My friend and University of Houston colleague Garth Jowett has always been a connoisseur of film noir, so if he says Maxwell Shane's The Glass Wall is the real deal, I'm inclined to believe him. The 1953 drama will be screened at 5 pm Sunday (Oct. 4) at the Museum of Fine Arts, Houston, and Jowett will be on hand to offer what I'm sure will be a pithy introduction. How am I sure? Because he's already provided this pith for the MFAH website:
"The seldom-seen film noir The Glass Wall features issues that struggling immigrants faced when finding refuge in the United States after WWII. In his first American film, popular Italian actor Vittorio Gassman plays Peter, a concentration-camp survivor who stows away on a ship to New York in search of an American paratrooper he saved during the war. The immigration authorities give him 24 hours to find the man, known only as a jazz musician named Tom, before sending him back to Europe.The director follows Gassman on the gritty streets of New York, and captures the increased desperation of this Holocaust survivor as the deadline for finding Tom nears. A superb urban thriller, The Glass Wall fully captures a moment in time when many victims of the war were trying to enter the United States."
But wait, there's more: Here's what Nathaniel Thompson had to say about The Glass Wall on the Turner Classic Movies website:
"A cross between a dark chase thriller and picaresque view of urban Americana with a colorful gallery of characters, The Glass Wall is a slightly darker view of the ideals behind Ellis Island and the Statue of Liberty than usual. It also features a major setpiece shot on location at the United Nations well before Alfred Hitchcock's North by Northwest (1959), while the presence of noir regular Gloria Grahame (The Big Heat , In a Lonely Place ) ensures its thriller pedigree as well. The supporting cast teems with familiar faces from a variety of postwar entertainment venues, most prominently the key role of the elusive Tom played by Jerry Paris, the TV actor-turned-director who gained fame as Rob Petrie's neurotic neighbor Jerry Helper on The Dick Van Dyke Show; he subsequently went behind the camera for numerous television shows as well as an oddball assortment of feature films including the hip Jacqueline Bisset vehicle The Grasshopper (1970) and one of the last traditional romantic comedies, 1968's How Sweet It Is!

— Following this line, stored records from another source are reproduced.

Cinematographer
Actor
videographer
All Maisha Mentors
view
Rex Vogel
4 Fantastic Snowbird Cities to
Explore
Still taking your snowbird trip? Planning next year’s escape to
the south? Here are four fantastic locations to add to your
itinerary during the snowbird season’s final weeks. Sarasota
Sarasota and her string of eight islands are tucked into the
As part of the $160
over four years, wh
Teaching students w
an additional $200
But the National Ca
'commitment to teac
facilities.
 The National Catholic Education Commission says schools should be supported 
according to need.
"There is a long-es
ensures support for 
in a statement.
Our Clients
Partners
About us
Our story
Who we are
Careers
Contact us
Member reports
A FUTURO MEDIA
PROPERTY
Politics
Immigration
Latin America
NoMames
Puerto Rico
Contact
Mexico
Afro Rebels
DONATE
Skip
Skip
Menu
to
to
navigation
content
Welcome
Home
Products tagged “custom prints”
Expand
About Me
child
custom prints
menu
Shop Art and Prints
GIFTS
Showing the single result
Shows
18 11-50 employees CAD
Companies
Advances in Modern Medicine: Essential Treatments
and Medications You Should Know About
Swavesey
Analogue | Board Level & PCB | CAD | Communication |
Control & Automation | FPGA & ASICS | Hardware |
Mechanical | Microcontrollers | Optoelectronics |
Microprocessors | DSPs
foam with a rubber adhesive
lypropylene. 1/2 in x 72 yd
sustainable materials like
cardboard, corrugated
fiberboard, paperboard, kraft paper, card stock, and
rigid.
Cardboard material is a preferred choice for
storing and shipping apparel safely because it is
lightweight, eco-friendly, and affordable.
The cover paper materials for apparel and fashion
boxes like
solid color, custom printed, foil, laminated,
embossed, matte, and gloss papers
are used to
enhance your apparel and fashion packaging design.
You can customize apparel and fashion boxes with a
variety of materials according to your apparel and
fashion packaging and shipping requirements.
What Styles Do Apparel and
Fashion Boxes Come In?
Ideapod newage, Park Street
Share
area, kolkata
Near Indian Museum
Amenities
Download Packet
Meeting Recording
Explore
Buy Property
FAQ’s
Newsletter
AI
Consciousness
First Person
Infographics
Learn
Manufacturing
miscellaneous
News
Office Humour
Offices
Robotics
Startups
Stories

"Also noteworthy in the gallery of New Yorkers is stuntwoman-turned-actress Ann Robinson (best known for her leading role in George Pal's The War of the Worlds, 1953), busy character actor Joe Turkel (who went on to immortality in the 1980s as Tyrell in Blade Runner  and Lloyd the ghostly bartender in The Shining ) , colorful Douglas Spencer (also seen in memorable supporting roles in Shane  and This Island Earth ), and a young, briefly-spotted Kathleen Freeman, a seasoned TV actress who went on to earn a Tony Award for The Full Monty while becoming a reliable comedic supporting player in films like The Blues Brothers (1980) and Innerspace (1987).
"The film's director and co-writer, Maxwell Shane, was more prolific as a screenwriter than an auteur; however, the strong affinity for urban thrillers he displays here also carried over into two mysteries adapted from cult writer Cornell Woolrich (1947's Fear in the Night and 1956's wonderfully surreal Nightmare). He had written numerous programmers (mainly horror and westerns) in the 1940s, but the small handful of films he actually directed indicate a strong aesthetic sense he sadly left behind in favor of TV."
Even while toiling in television, however, Shane managed to distinguish himself: He wrote seven episodes of M Squad, arguably the most badass half-hour in TV history, a brutally efficient cop show that had Lee Marvin jumping out his car and shooting at people during the freakin' opening credits every week. Since Count Basie did the theme for the series, I'm sure Jowett -- who's also a jazz aficionado -- has pithy things to say about that curio, too.